# crazy adolescent behavior



## redd (May 25, 2014)

So we've made it to 13 months all in one piece (for the most part). Redd is a very demanding and cute and lovable fellow with an attitude that defies description. 
He is so cute that when he misbehaves and then does his wiggle-butt routine you just can't help but sorta forgive him.

That said, he seems to be in a new phase of craziness. Running around the house like a banshee, attacking the TP rolls (again), stealing shoes and socks, and just generally being mischievous. Digging holes. Pulling out recyclables from the bin and running around playing keep away. He is WELL exercised. We have been mostly ignoring his antics. I have even started barking back when he barks at me for no reason (which is funny in and of itself). I have also employed some techniques of down-stay but we are still working on that. 

Anyone else's Vizsla go through this? Or is this now my "adult" vizsla?? My husband may pack his bags and leave if so. ))

Thanks for any advice and info!!
Elizabeth


----------



## Rbka (Apr 21, 2014)

We got through this!! Nico was a total spaz around 11-13 months and now (at 15 months) is now growing out of it.
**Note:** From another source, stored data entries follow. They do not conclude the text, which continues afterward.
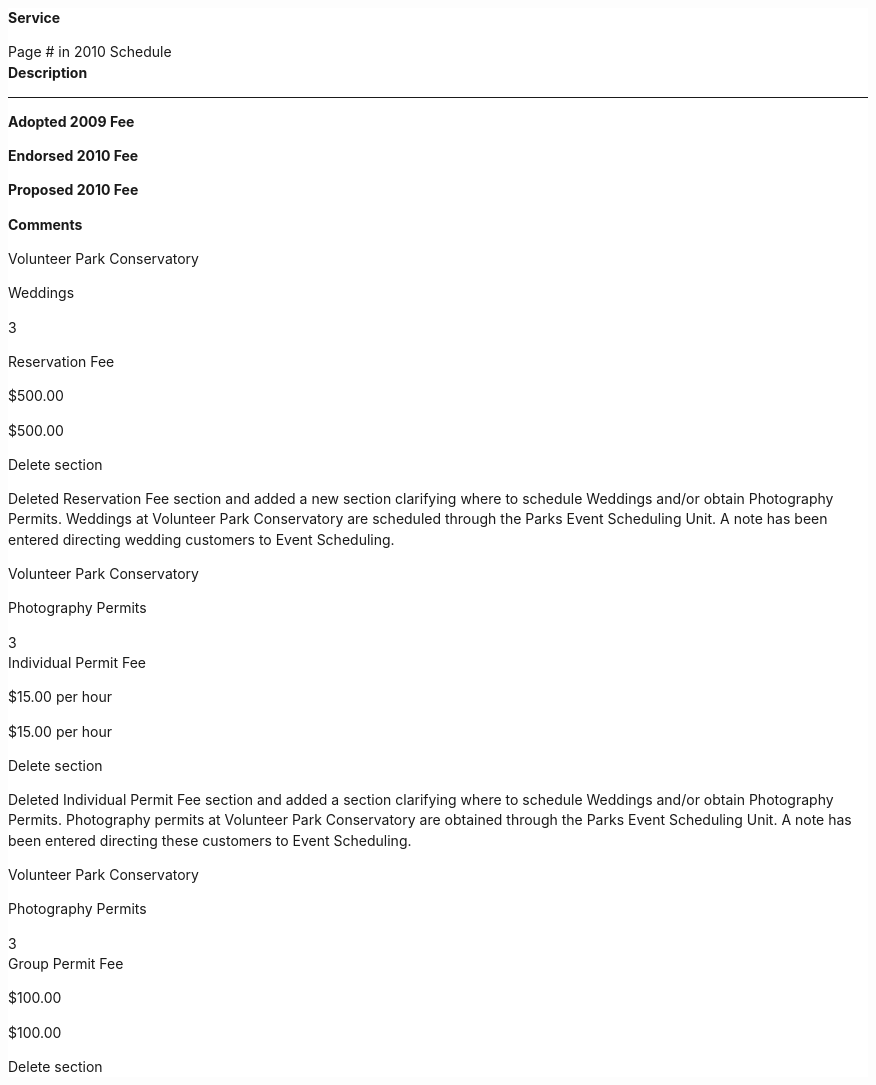 **Service**  
  
Page \# in 2010 Schedule  
**Description**  
  
** **  
  
**Adopted 2009 Fee**  
  
**Endorsed 2010 Fee**  
  
**Proposed 2010 Fee**  
  
**Comments**  
  
Volunteer Park Conservatory  
  
Weddings  
  
3  
  
Reservation Fee  
  
$500.00  
  
$500.00  
  
Delete section  
  
Deleted Reservation Fee section and added a new section clarifying where to schedule Weddings and/or obtain Photography Permits. Weddings at Volunteer Park Conservatory are scheduled through the Parks Event Scheduling Unit. A note has been entered directing wedding customers to Event Scheduling.  
  
Volunteer Park Conservatory  
  
Photography Permits  
  
3  
Individual Permit Fee  
  
$15.00 per hour  
  
$15.00 per hour  
  
Delete section  
  
Deleted Individual Permit Fee section and added a section clarifying where to schedule Weddings and/or obtain Photography Permits. Photography permits at Volunteer Park Conservatory are obtained through the Parks Event Scheduling Unit. A note has been entered directing these customers to Event Scheduling.  
  
Volunteer Park Conservatory  
  
Photography Permits  
  
3  
Group Permit Fee  
  
$100.00  
  
$100.00  
  
Delete section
A printed copy of this article is on our fridge still: http://www.trader.co.nz/versatiledogs/articles/awkward.htm

Hope Redd snaps out of it soon!


----------



## harrigab (Aug 21, 2011)

his hormones will be kicking in


----------



## texasred (Jan 29, 2012)

He's just cutting up and having fun. Apply a few rules, but for the most part just enjoy the silly antics. Males can stay in the clown stage for awhile.


----------